The 25th birthday of Independent Arts is not just a milestone but an opportunity for the Island to recognise the exceptional work done by the charity. In a society which seems so often broken, Independent Arts gives hope and enjoyment to those who might otherwise be ignored, and its wider benefits are immense.
It’s a constant struggle to find the funding necessary to provide such excellent therapy but it is determined to do so. If you would like to help towards the continued work of this unique Island initiative, you can visit its website on independentarts.org.uk or contact them on 01983 822437.
A brilliant reaction, no problem
Independent Arts is realistic in acknowledging people’s problems and doing something about them.
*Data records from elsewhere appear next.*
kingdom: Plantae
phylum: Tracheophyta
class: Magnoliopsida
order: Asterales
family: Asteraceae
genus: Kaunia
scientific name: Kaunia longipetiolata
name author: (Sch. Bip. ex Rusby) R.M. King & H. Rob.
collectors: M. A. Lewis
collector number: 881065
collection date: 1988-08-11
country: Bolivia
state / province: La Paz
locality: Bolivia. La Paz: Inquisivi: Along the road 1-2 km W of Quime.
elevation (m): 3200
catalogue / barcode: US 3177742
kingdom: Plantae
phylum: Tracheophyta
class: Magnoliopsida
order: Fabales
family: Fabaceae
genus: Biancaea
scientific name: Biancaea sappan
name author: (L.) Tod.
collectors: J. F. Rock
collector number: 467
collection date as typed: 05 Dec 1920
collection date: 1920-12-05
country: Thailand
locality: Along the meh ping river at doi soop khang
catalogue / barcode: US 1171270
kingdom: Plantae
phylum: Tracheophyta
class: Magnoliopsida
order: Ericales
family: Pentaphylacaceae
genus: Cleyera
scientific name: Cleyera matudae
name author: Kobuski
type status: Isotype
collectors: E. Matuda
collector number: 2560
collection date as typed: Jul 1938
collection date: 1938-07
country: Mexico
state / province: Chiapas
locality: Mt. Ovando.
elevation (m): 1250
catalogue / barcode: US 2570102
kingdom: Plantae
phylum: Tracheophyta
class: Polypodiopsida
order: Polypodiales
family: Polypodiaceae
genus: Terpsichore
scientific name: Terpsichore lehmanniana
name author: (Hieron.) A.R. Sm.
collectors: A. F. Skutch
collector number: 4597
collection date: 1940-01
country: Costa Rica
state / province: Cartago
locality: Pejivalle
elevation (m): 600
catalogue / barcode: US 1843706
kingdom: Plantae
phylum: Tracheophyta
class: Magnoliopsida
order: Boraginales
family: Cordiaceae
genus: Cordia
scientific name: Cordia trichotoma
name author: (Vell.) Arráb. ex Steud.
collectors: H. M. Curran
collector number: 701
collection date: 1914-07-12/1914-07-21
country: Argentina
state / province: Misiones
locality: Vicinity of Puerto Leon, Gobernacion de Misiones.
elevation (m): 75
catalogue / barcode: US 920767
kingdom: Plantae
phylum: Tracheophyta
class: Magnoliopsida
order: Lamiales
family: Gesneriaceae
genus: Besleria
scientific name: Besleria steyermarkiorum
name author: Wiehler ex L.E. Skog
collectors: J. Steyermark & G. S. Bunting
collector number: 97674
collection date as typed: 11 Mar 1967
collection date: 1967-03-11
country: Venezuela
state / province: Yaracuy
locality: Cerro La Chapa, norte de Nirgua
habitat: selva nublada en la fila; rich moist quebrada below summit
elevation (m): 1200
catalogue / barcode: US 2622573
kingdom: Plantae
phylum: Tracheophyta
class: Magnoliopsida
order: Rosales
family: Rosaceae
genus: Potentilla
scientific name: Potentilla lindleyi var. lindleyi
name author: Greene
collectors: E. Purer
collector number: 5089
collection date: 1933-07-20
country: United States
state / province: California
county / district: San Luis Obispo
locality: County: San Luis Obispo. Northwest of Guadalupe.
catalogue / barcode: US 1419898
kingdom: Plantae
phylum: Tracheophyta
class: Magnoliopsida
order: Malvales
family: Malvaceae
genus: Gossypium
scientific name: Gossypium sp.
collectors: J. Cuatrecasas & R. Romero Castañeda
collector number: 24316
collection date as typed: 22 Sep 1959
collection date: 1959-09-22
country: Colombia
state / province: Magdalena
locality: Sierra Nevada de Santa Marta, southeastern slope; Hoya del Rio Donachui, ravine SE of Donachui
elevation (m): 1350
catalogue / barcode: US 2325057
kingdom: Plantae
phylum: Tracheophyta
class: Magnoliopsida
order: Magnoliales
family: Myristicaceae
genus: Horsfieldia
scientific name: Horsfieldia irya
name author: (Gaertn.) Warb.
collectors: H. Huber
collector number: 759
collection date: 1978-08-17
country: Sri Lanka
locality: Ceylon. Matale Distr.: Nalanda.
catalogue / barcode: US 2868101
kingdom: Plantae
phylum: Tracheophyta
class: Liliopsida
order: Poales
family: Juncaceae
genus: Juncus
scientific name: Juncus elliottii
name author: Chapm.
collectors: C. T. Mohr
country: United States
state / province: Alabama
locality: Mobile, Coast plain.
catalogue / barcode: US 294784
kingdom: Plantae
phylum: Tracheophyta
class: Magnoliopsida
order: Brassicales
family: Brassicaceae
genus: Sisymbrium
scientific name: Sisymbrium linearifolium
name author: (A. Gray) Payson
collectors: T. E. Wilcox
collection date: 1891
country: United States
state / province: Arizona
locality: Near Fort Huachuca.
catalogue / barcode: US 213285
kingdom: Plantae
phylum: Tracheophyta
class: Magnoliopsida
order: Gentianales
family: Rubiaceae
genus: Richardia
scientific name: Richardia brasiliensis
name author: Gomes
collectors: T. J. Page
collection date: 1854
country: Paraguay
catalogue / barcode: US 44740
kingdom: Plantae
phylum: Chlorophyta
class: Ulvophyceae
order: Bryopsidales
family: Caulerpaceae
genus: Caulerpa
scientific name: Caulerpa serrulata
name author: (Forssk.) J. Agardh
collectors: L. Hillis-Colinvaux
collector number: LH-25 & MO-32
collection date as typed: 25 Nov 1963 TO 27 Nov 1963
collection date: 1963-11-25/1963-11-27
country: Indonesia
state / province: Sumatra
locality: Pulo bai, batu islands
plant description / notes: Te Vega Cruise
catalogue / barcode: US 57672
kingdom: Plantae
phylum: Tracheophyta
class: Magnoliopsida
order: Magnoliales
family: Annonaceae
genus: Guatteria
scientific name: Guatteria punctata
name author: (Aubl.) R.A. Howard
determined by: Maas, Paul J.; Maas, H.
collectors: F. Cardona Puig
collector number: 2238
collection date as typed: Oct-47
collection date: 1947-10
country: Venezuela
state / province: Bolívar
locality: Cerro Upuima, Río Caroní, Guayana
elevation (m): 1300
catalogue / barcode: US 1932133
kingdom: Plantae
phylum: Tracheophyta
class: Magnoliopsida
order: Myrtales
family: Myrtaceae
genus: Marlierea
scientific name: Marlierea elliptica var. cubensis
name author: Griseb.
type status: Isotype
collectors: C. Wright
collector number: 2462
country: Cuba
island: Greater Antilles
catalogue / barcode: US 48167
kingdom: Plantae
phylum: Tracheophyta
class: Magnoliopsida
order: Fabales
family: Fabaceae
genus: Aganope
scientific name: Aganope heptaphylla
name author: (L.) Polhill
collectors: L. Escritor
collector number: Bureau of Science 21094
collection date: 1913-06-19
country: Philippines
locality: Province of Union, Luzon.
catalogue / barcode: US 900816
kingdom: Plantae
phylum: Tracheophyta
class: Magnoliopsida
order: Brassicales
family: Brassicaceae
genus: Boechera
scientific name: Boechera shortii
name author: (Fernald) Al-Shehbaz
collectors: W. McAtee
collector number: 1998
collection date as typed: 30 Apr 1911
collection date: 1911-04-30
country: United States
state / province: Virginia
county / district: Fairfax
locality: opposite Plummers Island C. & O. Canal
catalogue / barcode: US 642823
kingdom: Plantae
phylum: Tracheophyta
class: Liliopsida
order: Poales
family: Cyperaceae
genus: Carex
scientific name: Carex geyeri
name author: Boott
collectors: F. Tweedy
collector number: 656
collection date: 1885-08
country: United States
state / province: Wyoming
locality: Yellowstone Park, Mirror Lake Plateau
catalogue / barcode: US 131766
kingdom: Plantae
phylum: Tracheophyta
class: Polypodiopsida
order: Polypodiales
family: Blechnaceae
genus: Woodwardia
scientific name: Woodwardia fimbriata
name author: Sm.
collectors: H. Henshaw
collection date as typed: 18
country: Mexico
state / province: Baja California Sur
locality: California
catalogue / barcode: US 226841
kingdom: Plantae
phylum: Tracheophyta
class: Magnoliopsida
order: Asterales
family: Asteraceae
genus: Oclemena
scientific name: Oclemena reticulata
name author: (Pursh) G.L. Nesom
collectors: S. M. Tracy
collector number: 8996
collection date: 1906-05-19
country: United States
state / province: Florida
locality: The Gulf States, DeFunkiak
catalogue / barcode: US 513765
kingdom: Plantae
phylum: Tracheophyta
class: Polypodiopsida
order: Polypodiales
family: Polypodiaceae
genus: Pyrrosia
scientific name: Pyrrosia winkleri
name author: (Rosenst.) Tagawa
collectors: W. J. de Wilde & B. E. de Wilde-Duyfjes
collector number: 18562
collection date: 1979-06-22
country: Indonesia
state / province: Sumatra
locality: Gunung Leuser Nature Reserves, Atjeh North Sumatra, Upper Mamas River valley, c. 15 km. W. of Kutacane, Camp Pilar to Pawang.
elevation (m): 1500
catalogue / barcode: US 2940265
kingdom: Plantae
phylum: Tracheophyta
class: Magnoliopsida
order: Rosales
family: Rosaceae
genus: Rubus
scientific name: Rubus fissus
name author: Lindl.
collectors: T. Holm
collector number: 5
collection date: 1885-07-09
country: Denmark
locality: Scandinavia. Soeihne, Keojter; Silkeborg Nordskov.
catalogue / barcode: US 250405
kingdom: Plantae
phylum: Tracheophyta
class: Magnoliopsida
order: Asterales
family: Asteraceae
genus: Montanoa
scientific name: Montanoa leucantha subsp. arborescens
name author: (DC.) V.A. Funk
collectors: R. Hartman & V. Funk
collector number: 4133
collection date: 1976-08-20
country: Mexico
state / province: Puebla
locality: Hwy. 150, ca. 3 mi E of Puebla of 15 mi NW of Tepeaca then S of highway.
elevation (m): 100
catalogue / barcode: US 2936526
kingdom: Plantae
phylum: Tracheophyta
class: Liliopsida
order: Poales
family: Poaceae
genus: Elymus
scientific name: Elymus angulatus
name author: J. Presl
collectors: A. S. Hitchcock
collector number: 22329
Elsewhere, the word "problem" has become entirely meaningless.
"No problem" is increasingly the stock rejoinder to, well, almost anything. You pay your bill in a restaurant. "No problem," says the waitress, as if handing her a whole load of money might have caused immeasurable obstacles.
You book an airline ticket. "No problem," says the clerk at the other end of the telephone. Well, why should there be a problem? Aren’t they just doing their job?
"No problem" carries with it the implication that you, the client, have caused them an immense amount of bother but that they have somehow gallantly overcome it.
Sometimes, however, as well as being "no problem", it’s "brilliant".
I recently had to give my name and address to an insurance firm. "Brilliant," said the girl every time I reached the end of a line.
What did she mean? That I had somehow surpassed the bounds of genius by being able to recite these simple facts?
It is all becoming quite a problem and very far from brilliant.